Maybe I'm trying to do this wrong, but if I try to load FlexCharts via a swfloader in Flex 3, how would I load chart data into it? Seems like a great alternative to buying the Pro license.
Currently trying something like:
[Bindable]
public var loadedSM:SystemManager;
private function initBarney():void {
loadedSM = SystemManager(bChart.content);
}
// the loaded application.
private function drawCharts():void {
loadedSM.application["descriptor"] = xmlBarney;
}
private var xmlBarney:XML = <chart type="cartesian" …
Just to follow up, I've switched the code to
private function drawCharts():void {
Object(loadedSM.application).setDescriptor(xmlBarney);
}
In either case, here's the error I'm getting:
Error #2044: Unhandled ioError:. text=Error #2032: Stream Error. URL: file:///C:/Users/Greg%20Ryan/Documents/Flex%20Builder%203/soResume/bin-debug/descriptor.cfm?r=0.32477057399228215
at FlexChart/setDescriptorUrl()
at FlexChart/onInitialize()
That error is quasi-intentional. For backwards compatibility, FlexChart requests descriptor.cfm if it's not provided with a chart descriptor as a flashvar. If you don't have your descriptor when you render the SWF, just supply " " as the descriptor. If you look at the source of the demo app (http://www.barneyb.com/flexchart/), you'll see I do just that:
By supplying the flash var, you'll prevent the automatic request of descriptor.cfm. Once the SWF is loaded, call setDescriptor() on the SWF itself (it's an externalized function) to supply a new one.
As for replacing the FBPro license, it's not really in competition. This widget is a charting widget for JS/HTML applications. FBPro is for building Flex applications, possibly containing internal charts. You'd be hard pressed to cleanly embed FlexChart into a Flex app (though you COULD do it), but you wouldn't get any of the native Flex functionality with it. Two totally separate use cases.

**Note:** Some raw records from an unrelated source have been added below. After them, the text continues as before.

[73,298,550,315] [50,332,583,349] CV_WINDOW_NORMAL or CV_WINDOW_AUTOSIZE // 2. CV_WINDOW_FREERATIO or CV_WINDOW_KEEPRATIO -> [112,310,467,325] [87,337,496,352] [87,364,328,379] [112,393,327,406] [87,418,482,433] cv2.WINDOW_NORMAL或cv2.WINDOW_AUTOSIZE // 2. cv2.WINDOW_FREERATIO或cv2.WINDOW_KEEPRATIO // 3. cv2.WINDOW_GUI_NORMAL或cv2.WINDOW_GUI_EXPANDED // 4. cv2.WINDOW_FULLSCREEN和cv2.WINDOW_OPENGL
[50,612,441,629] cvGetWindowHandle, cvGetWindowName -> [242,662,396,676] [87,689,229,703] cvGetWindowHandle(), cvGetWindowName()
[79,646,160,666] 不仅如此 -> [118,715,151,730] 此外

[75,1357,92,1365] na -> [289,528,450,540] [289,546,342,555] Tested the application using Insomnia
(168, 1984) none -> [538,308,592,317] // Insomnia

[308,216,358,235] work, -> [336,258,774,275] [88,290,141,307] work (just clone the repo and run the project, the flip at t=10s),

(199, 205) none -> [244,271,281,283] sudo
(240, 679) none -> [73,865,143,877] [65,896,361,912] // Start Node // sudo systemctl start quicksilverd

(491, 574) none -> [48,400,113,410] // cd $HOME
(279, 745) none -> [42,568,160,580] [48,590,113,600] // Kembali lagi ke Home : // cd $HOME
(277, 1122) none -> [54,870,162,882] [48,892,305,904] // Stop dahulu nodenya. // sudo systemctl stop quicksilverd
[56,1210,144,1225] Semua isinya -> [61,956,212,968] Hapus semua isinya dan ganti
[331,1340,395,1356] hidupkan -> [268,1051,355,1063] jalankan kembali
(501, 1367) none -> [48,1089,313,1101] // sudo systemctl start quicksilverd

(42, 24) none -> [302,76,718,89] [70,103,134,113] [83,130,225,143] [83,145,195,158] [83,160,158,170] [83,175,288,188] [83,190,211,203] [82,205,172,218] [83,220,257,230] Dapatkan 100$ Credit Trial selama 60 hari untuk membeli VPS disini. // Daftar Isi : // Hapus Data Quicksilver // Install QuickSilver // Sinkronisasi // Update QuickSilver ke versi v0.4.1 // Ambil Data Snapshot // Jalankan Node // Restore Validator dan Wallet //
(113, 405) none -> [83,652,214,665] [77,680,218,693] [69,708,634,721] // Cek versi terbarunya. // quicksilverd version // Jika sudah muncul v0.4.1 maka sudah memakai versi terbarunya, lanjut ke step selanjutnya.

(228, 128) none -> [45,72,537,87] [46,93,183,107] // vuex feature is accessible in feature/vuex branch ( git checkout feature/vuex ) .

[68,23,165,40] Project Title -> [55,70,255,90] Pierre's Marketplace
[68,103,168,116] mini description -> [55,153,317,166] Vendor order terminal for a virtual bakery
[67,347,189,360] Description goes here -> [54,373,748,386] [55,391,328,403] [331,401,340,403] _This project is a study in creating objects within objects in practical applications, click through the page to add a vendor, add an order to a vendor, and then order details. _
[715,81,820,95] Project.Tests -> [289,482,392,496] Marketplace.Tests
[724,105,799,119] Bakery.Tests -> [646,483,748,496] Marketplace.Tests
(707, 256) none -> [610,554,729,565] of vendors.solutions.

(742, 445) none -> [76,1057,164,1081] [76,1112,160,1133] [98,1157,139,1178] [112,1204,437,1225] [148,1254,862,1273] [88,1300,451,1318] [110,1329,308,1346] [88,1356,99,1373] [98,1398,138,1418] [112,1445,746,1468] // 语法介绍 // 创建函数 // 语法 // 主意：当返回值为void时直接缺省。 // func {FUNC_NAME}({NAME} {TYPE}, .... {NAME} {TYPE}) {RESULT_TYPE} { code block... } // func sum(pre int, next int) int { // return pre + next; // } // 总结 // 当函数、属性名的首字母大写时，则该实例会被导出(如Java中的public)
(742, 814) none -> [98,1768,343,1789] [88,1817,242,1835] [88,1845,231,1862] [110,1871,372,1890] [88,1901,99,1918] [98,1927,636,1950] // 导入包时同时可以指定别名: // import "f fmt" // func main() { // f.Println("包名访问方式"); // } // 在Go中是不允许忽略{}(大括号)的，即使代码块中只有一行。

Thanks for the clarification. Ya, I know they're two different use cases and I agree the native functionality may be lost, but I think your charts could stand tall enough as an alternative if you bent it that way. There's plenty of flash charts out there, but I don't know of any other as3 coded charts that can be embedded as another flex app. Anyways, thank you for the quick response, and great job!